Directions for this task: For the entries below, report the number of lines containing "crear", without any other content.

Data to examine:
::::::

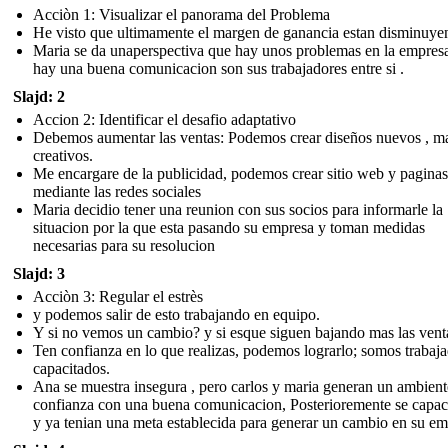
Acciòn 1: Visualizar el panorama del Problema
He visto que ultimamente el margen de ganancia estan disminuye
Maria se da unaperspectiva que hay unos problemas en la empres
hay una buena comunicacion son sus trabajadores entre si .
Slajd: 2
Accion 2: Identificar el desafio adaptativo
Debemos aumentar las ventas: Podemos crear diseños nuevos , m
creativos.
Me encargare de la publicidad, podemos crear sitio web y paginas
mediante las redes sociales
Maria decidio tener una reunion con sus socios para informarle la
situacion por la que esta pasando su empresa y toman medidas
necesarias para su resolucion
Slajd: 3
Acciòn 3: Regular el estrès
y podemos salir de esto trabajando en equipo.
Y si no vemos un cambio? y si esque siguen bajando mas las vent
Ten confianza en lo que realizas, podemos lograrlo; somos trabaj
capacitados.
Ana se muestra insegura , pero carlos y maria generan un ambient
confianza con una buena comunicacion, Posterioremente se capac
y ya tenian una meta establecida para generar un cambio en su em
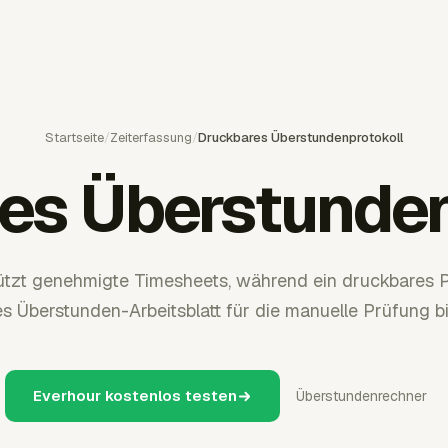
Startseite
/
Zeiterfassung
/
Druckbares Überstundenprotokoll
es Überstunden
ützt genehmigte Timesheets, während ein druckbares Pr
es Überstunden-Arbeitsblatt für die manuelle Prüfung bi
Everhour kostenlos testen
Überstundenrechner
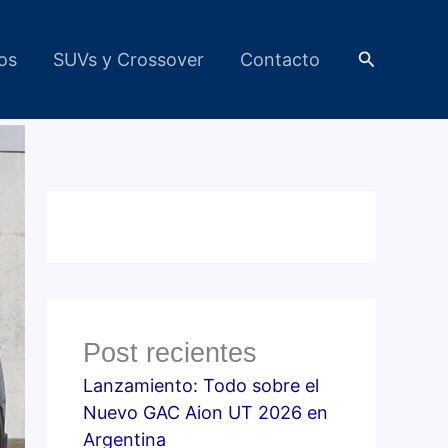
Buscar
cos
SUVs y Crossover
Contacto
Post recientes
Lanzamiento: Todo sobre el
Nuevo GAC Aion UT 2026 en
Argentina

::::::

Task response: 2